- **Selected excerpt**:
Hi All,

I have created a page to update an event record and I'm trying to
populate the drop-down option list for $months with the value stored in
the record. I have created a $mysqldate array to separate the different
elements of the date as stored in the table, for insertion into the
various parts of the form. For brevity sake, I'm not showing all of the
code.

> $months =
> array('Jan','Feb','Mar','Apr','May','Jun','Jul','A ug','Sep','Oct','Nov','Dec');
> $mysqldate = explode('-', $row_getEvents['event_date']);
> <select name="month" id="month">
> <?php for ($i=1;$i<=12;$i++) { ?>
> <option value="<?php echo $i <10 ? '0'.$i : $i; ?>"
> <?php echo ' selected="selected"'; ?>><?php echo
> $months[$i-1]; ?> </option>
> <?php } ?>
> </select>
> <label for="day">Date:</label>
> <input type="text" name="day" id="day" size="2" maxlength="2"
> value="<?php echo $mysqldate[2]; ?>" />
> <label for="year">Year:</label>
> <input type="text" name="year" id="year" size="4"
> maxlength="4" value="<?php echo $mysqldate[0]; ?>"/>

The problem is I can't figure out how to take the value $mysqldate[1]
(which is the value for month) and have it display as the default month
for this record, while still having all months available in the
drop-down. The code as I have it includes all months, but the default
is Dec. I have changed <?php echo $months[$i-1]; ?> to this <?php echo
$months[$mysqldate[1]-1]; ?> and get the correct month as default, but
that turns all twelve options into the same month, e.g. twelve Aug's. I
probably need a conditional statement, but I don't know what the
condition is or should be. So how do I set the record's month as the
default choice, while preserving the other eleven choices in the
drop-down list?

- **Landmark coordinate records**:

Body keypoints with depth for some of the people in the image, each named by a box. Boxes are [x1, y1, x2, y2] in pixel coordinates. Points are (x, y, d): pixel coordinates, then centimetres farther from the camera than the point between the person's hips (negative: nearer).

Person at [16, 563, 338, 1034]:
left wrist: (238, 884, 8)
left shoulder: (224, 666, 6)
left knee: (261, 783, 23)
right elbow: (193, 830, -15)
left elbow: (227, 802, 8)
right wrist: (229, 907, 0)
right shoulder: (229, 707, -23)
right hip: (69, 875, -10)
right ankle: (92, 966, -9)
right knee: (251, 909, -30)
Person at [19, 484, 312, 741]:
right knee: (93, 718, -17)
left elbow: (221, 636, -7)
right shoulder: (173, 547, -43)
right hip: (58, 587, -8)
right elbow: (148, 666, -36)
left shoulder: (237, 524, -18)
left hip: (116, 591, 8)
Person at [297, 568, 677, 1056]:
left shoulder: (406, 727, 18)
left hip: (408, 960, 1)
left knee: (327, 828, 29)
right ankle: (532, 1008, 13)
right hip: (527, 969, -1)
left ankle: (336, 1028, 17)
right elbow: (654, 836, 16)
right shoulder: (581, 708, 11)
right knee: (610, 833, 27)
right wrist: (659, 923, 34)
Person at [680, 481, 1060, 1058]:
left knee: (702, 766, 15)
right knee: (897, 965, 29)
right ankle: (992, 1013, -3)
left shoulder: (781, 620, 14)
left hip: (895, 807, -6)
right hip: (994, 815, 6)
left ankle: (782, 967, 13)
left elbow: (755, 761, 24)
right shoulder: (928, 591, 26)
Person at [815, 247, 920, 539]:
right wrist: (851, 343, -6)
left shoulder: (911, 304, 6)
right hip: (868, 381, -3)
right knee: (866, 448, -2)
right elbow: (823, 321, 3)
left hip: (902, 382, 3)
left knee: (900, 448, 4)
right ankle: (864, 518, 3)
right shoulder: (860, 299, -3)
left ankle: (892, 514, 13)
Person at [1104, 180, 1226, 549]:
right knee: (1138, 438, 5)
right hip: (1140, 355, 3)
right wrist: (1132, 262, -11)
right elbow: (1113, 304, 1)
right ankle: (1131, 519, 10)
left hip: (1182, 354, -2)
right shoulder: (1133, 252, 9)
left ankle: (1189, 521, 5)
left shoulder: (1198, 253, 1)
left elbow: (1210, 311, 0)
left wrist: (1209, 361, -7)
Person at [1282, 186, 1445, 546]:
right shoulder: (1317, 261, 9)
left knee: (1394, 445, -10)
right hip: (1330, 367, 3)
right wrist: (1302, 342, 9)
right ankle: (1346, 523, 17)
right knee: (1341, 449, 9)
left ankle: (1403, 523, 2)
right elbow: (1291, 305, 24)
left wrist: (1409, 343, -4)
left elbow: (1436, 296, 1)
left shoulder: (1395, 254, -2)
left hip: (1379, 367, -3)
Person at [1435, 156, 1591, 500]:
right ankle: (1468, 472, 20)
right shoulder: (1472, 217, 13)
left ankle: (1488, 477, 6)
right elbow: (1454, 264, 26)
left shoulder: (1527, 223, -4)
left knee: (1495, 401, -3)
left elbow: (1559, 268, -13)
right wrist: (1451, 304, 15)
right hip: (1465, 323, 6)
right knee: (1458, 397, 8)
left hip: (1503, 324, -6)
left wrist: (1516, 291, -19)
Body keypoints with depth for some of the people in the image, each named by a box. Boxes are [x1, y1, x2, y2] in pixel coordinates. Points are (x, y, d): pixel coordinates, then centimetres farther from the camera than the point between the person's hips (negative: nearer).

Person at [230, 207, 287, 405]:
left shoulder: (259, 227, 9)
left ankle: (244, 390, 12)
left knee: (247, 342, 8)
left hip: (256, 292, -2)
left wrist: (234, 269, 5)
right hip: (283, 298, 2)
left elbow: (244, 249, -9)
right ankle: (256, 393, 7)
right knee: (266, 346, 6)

- **Apply what you read**:
A. Repeat the lines of the records from the line with "right shoulder: (581, 708, 11)" up to and including the line with "left shoulder: (911, 304, 6)".
B. Write what comes next in the forum post about preselecting a stored month in a PHP drop-down list, starting right after its final sentence.

- **Outputs for the tasks**:
A.
right shoulder: (581, 708, 11)
right knee: (610, 833, 27)
right wrist: (659, 923, 34)
Person at [680, 481, 1060, 1058]:
left knee: (702, 766, 15)
right knee: (897, 965, 29)
right ankle: (992, 1013, -3)
left shoulder: (781, 620, 14)
left hip: (895, 807, -6)
right hip: (994, 815, 6)
left ankle: (782, 967, 13)
left elbow: (755, 761, 24)
right shoulder: (928, 591, 26)
Person at [815, 247, 920, 539]:
right wrist: (851, 343, -6)
left shoulder: (911, 304, 6)

B.
TIA

Brett

.oO(Brett)

>I have created a page to update an event record and I'm trying to
>populate the drop-down option list for $months with the value stored in
>the record. I have created a $mysqldate array to separate the different
>elements of the date as stored in the table, for insertion into the
>various parts of the form. For brevity sake, I'm not showing all of the
>code.
>
>> $months =
>> array('Jan','Feb','Mar','Apr','May','Jun','Jul','A ug','Sep','Oct','Nov','Dec');
>> $mysqldate = explode('-', $row_getEvents['event_date']);
>> <select name="month" id="month">
>> <?php for ($i=1;$i<=12;$i++) { ?>
>> <option value="<?php echo $i <10 ? '0'.$i : $i; ?>"
>> <?php echo ' selected="selected"'; ?>><?php echo
>> $months[$i-1]; ?> </option>
>> <?php } ?>
>> </select>
>> <label for="day">Date:</label>
>> <input type="text" name="day" id="day" size="2" maxlength="2"
>> value="<?php echo $mysqldate[2]; ?>" />
>> <label for="year">Year:</label>
>> <input type="text" name="year" id="year" size="4"
>> maxlength="4" value="<?php echo $mysqldate[0]; ?>"/>
>
>The problem is I can't figure out how to take the value $mysqldate[1]
>(which is the value for month) and have it display as the default month
>for this record, while still having all months available in the
>drop-down. The code as I have it includes all months, but the default
>is Dec. I have changed <?php echo $months[$i-1]; ?> to this <?php echo
>$months[$mysqldate[1]-1]; ?> and get the correct month as default, but
>that turns all twelve options into the same month, e.g. twelve Aug's. I
>probably need a conditional statement, but I don't know what the
>condition is or should be. So how do I set the record's month as the
>default choice, while preserving the other eleven choices in the
>drop-down list?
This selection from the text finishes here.